De Troubelen: vijf jaren hel
1568-1648. Tachtig jaar oorlog, een mensenleven lang. We kunnen het ons nauwelijks voorstellen, deze heftige periode uit de vaderlandse geschiedenis. Relativerend wordt wel eens gezegd dat er een 12-jarig staakt-het-vuren was en dat er ’s-winters zelden slag geleverd werd. Ook is het een feit dat terwijl in de Zuidelijke Nederlanden de bevolking gebukt ging onder het geweld het gewest Holland en dan met name Amsterdam in alle rust uitgroeide tot een machtige en rijke regio. Ook voor onze omgeving bleef de geweldsperiode ruim binnen de 10 jaar. Maar daarbinnen vormde de periode 1572-1577 een ware hel voor de bevolking. Hieronder grote lijnen van gebeurtenissen vertaald naar de regionale situatie. In een volgend verhaal op de website de persoonlijke tragedies voor Noordwijkerhouters.

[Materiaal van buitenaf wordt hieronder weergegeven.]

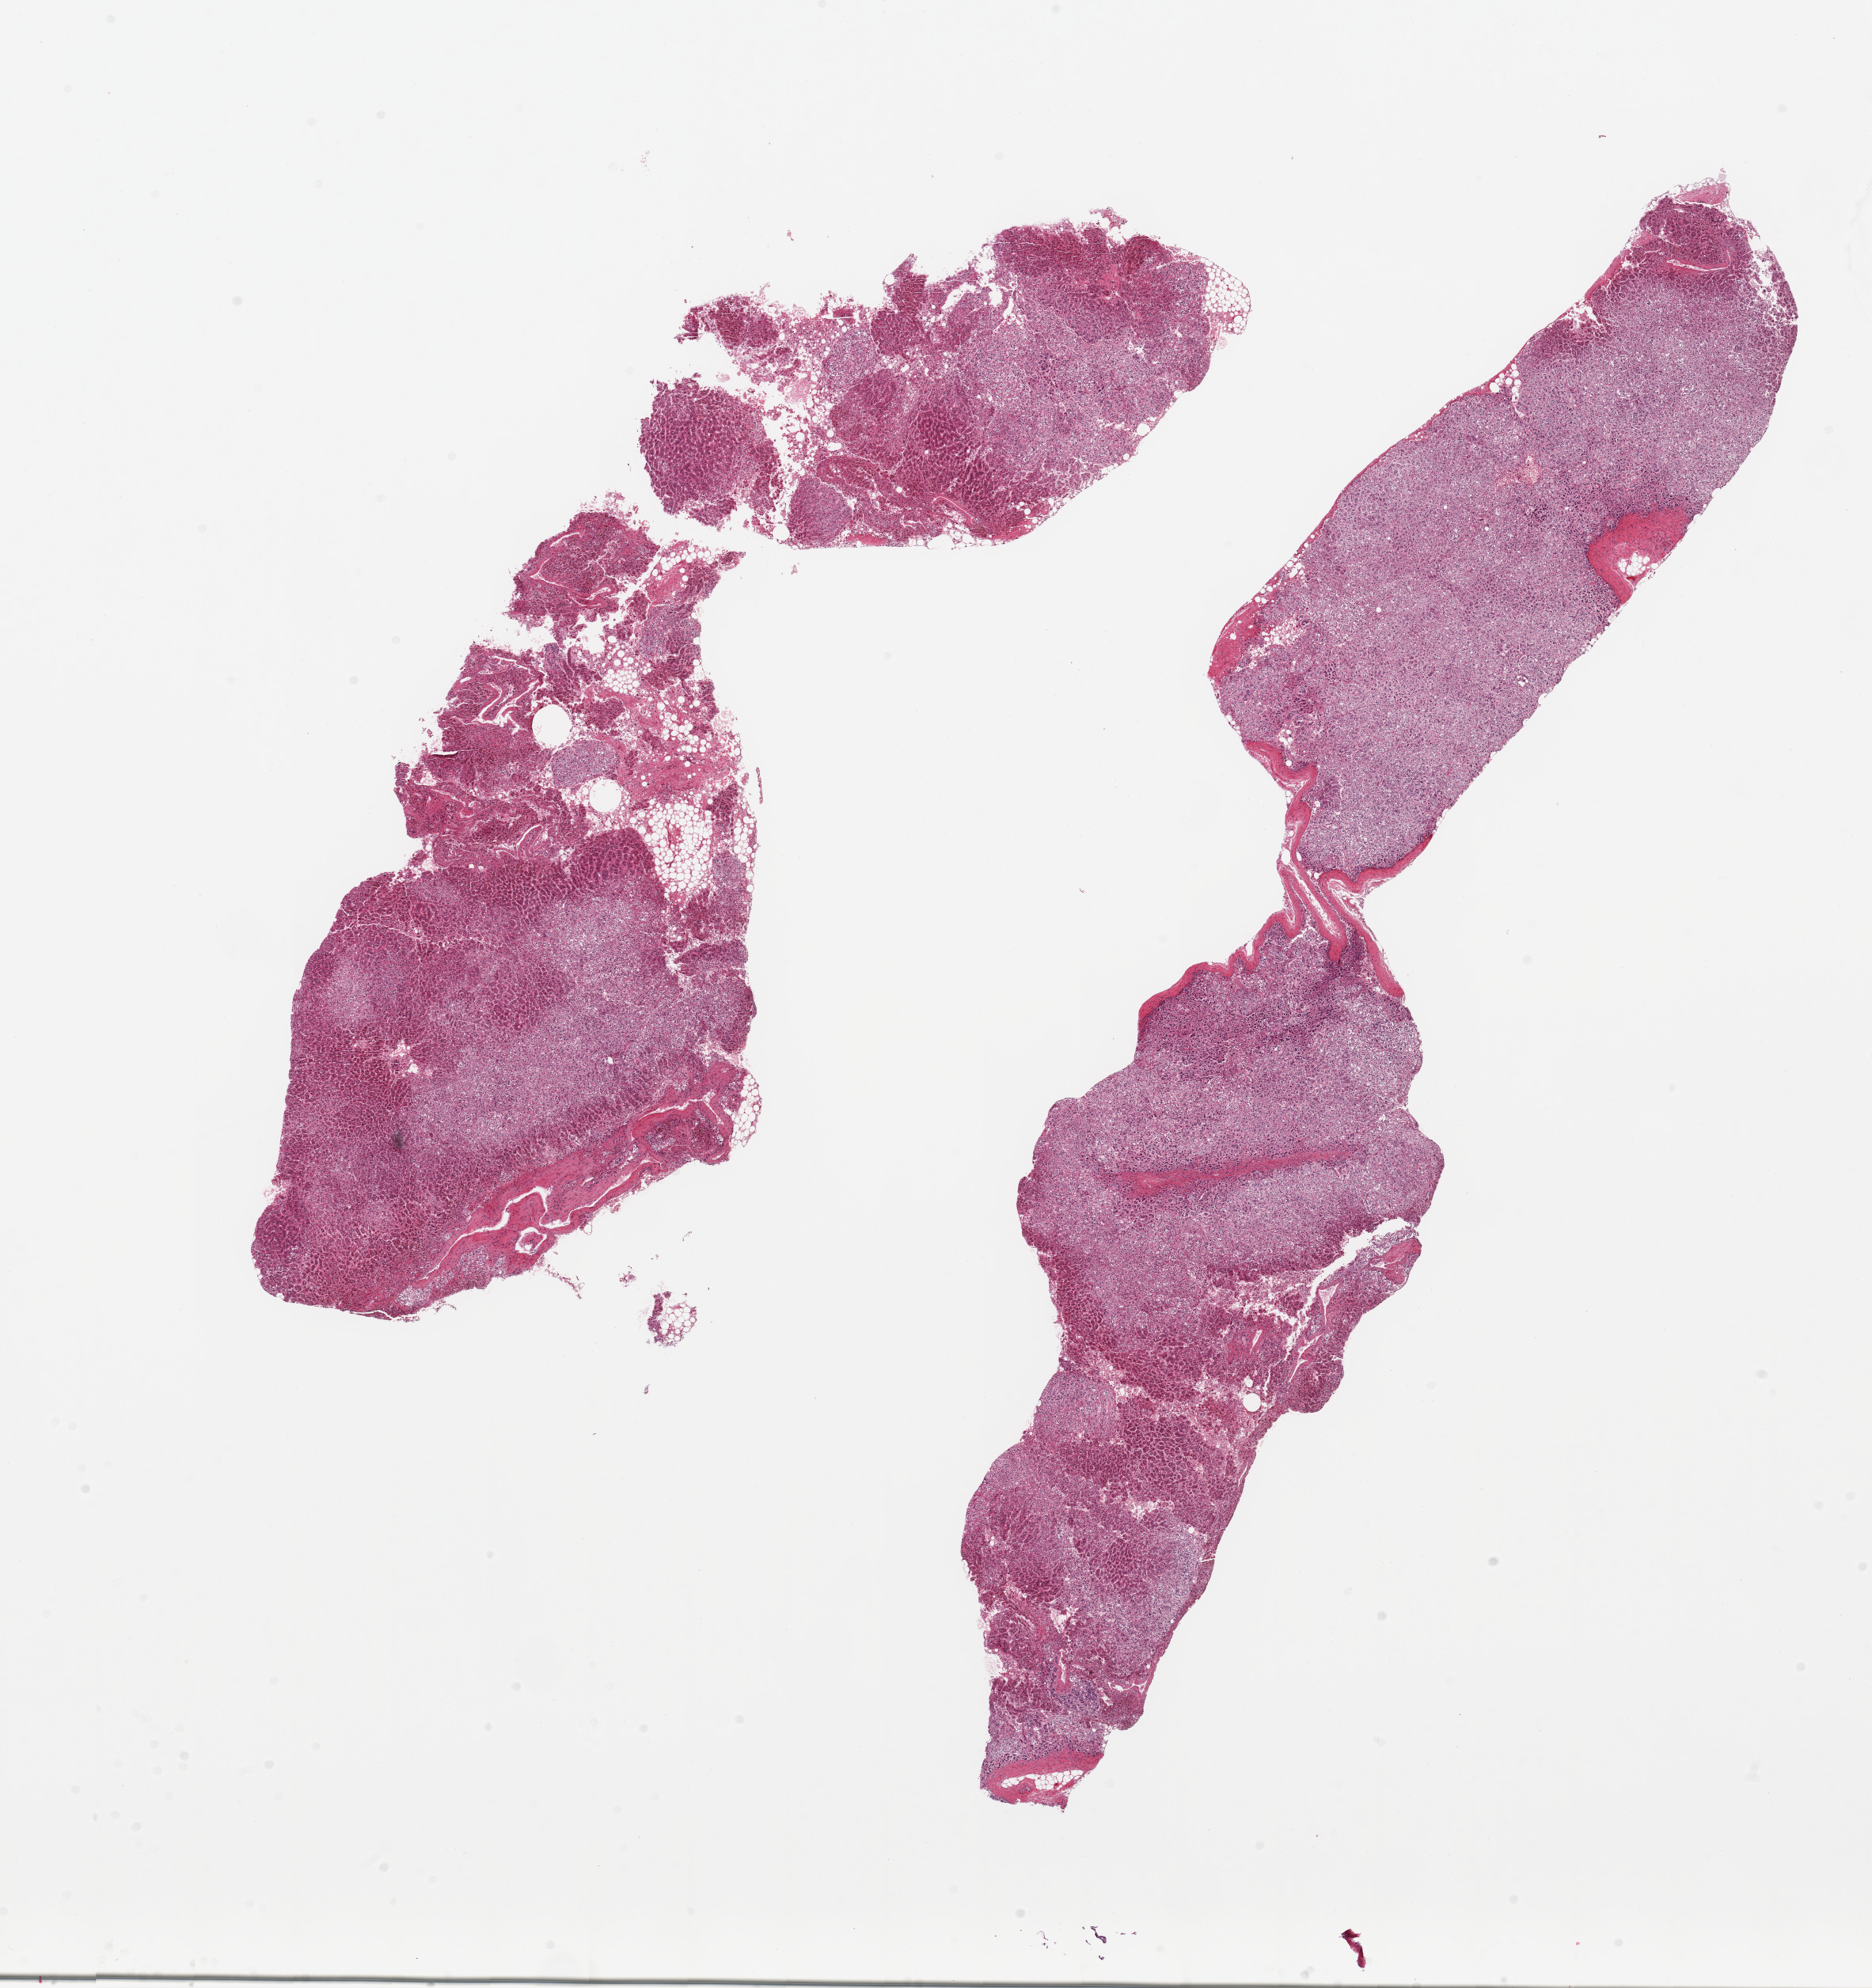
Digitized H&E-stained section, whole scanned area (about 18.7 x 19.9 mm) shown as a low-resolution overview; PAXgene-fixed, paraffin-embedded tissue; target tissue: adrenal gland; donor tissue sample. Donor: male.
- review note (as recorded): 2 partially fragmented pieces; 20% fat in 1 piece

De strategische ligging in de smalle corridor tussen Haarlemmermeer en kust maakte dat de Bollenstreekdorpen volop in de strijd betrokken raakten. Vooral tijdens de belegering van Alkmaar, Haarlem en Leiden want de oorlog richtte zich op het gezag over steden, over mensen achter muren. Zonder deze stenen verdediging zou de Opstand in de Nederlanden nooit tot stand gekomen zijn. Het onbeschermde platteland had geen mogelijkheden tot opstand, was volledig weerloos. De “heer”- en “dam”wegen, zoals de Heereweg en ’s-Gravendam en de uitgestrekte, vlakke duingronden in onze omgeving leenden zich prima voor troepenbewegingen.
Over de strijd om de Hollandse steden Alkmaar, Haarlem en Leiden is veel geschreven maar informatie over hoe het de bewoners van het platteland verging tijdens die heftigste jaren uit die 80-jarige oorlog is minder dik gezaaid. Er worden wat details genoemd in historische beschrijvingen van de stadsbelegeringen maar dat blijft allemaal beperkt. Gelukkig zijn er bronnen zoals notarisakten die voor aanvulling zorgen. Dat enkele Leidse notarissen jarenlang een dik belegde boterham verdienden aan het uitschrijven van deze akten heeft een speciale achtergrond. De talrijke boeren in onze regio waren vaak maar voor een deel eigenaar van hun landerijen en woningen. Zij pachtten bij welgestelde families en vooral bij religieuze instellingen zoals kloosters en gasthuizen. In Noordwijkerhout was dat bijvoorbeeld het klooster Leeuwenhorst.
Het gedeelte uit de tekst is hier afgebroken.